§ **WHAT TO WORK ON**:
Copy exactly the lines of the data below, beginning with the line with "šroubovák: 5.0 x" and ending with the line with "FAX 03-3200-0373". Pictures are to be omitted.

Page-level text extractions
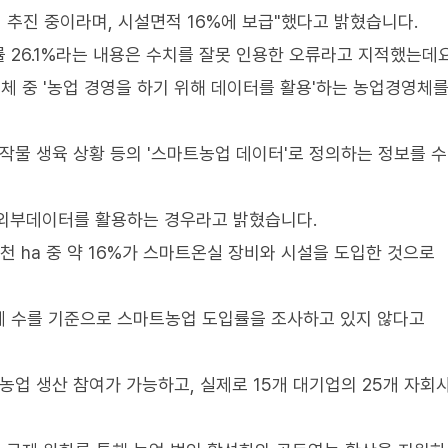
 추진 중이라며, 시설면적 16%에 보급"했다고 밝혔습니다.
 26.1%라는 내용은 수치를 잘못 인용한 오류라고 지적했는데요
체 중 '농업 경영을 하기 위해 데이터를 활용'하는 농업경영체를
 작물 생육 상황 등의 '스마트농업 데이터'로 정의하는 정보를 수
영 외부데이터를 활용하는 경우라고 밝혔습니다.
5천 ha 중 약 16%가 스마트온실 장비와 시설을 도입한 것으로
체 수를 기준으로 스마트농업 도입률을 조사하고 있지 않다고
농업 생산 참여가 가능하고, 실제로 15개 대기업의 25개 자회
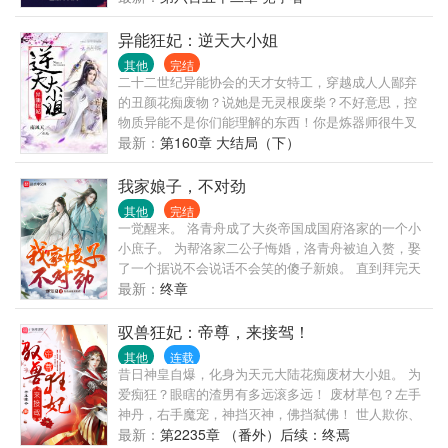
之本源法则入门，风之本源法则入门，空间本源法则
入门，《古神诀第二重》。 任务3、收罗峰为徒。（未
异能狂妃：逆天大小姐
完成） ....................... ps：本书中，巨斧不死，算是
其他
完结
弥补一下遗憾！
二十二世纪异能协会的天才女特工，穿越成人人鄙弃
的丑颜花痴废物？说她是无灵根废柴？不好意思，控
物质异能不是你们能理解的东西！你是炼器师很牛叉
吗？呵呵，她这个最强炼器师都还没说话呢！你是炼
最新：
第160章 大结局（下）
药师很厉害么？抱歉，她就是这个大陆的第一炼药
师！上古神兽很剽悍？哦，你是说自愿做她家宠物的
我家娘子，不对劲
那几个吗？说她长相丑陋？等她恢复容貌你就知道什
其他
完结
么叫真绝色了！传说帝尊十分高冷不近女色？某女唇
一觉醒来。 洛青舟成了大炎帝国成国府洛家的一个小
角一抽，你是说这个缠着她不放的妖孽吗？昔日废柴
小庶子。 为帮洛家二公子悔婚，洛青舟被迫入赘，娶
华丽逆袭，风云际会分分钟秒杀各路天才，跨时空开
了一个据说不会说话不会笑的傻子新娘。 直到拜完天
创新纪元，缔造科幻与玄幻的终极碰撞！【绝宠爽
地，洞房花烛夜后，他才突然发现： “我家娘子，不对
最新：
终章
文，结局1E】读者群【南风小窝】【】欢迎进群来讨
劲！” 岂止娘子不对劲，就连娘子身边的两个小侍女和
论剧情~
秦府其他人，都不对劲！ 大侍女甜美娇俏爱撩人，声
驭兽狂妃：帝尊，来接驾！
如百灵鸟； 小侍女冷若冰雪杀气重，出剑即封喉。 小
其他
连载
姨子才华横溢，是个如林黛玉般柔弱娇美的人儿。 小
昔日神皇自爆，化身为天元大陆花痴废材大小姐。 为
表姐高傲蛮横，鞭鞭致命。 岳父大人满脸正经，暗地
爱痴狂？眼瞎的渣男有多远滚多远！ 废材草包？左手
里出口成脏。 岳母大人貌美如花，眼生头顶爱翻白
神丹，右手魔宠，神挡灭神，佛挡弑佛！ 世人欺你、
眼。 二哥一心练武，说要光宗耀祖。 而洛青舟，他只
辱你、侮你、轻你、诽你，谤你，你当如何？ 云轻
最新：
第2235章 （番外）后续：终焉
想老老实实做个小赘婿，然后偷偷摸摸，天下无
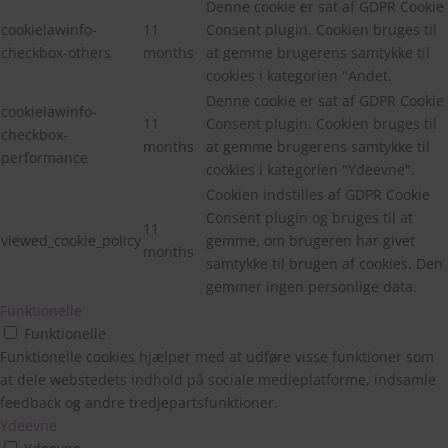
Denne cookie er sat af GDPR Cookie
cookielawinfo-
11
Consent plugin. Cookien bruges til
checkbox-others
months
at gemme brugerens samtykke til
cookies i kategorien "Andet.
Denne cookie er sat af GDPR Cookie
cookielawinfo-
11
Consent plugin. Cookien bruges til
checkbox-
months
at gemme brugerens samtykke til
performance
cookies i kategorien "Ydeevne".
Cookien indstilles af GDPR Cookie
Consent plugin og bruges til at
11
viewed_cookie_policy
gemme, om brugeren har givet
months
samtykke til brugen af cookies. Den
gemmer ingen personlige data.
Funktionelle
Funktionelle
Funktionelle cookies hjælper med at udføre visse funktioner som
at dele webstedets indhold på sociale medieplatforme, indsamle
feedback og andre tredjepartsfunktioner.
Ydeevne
--
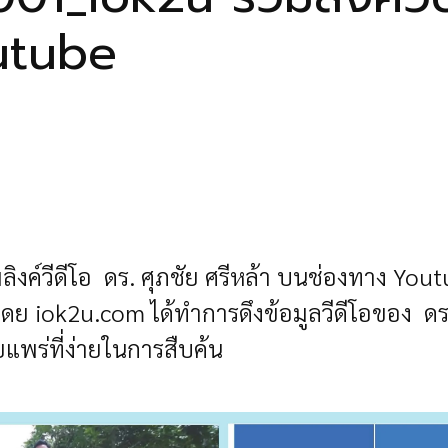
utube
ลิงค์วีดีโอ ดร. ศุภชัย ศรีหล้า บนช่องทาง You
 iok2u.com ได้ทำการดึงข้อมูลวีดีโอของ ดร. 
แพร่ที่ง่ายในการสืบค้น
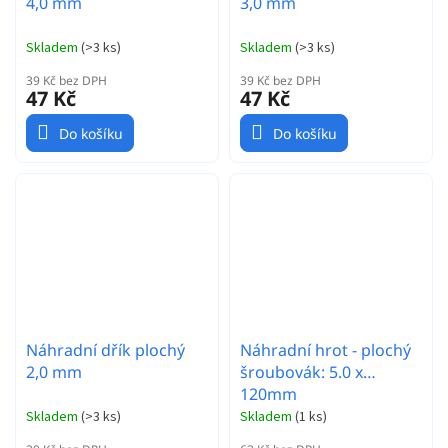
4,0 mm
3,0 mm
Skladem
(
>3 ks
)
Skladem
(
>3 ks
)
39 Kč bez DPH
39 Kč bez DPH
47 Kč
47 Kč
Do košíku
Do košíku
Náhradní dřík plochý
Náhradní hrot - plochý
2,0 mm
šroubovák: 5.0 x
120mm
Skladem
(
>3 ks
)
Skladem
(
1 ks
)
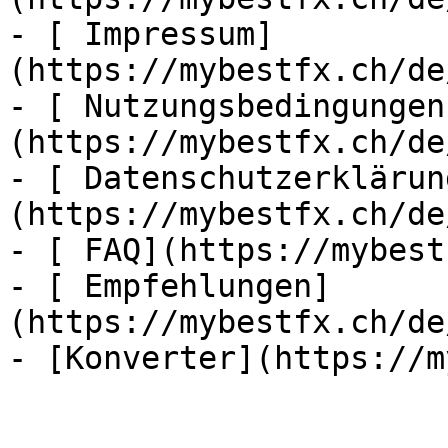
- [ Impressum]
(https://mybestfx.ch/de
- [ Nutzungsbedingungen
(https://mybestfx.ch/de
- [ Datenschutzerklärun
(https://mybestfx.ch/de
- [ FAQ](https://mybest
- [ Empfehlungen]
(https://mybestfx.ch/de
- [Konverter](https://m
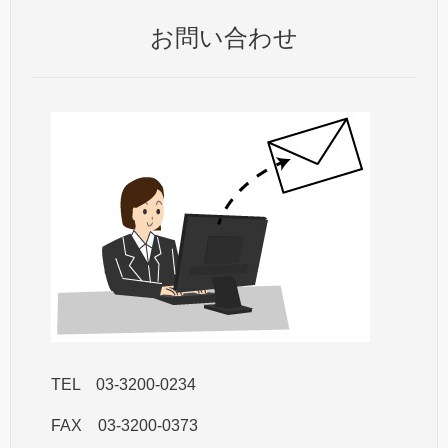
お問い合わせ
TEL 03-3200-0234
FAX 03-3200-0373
...
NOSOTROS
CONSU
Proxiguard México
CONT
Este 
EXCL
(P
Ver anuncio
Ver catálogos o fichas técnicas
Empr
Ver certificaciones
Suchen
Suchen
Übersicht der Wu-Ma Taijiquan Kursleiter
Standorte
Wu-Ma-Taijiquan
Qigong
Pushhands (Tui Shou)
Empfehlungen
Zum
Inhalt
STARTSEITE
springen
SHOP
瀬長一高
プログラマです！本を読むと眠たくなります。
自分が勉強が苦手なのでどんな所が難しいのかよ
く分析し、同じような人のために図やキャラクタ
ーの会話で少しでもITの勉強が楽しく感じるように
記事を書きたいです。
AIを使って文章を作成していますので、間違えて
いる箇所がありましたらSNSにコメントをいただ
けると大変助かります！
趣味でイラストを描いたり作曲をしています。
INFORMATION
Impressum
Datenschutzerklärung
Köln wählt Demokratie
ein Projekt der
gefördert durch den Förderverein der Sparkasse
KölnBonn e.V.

§ **TASK OUTPUT**:
šroubovák: 5.0 x
120mm
Skladem
(
>3 ks
)
Skladem
(
1 ks
)
- [ Impressum]
(https://mybestfx.ch/de
- [ Nutzungsbedingungen
(https://mybestfx.ch/de
- [ Datenschutzerklärun
(https://mybestfx.ch/de
- [ FAQ](https://mybest
- [ Empfehlungen]
(https://mybestfx.ch/de
- [Konverter](https://m
お問い合わせ
TEL 03-3200-0234
FAX 03-3200-0373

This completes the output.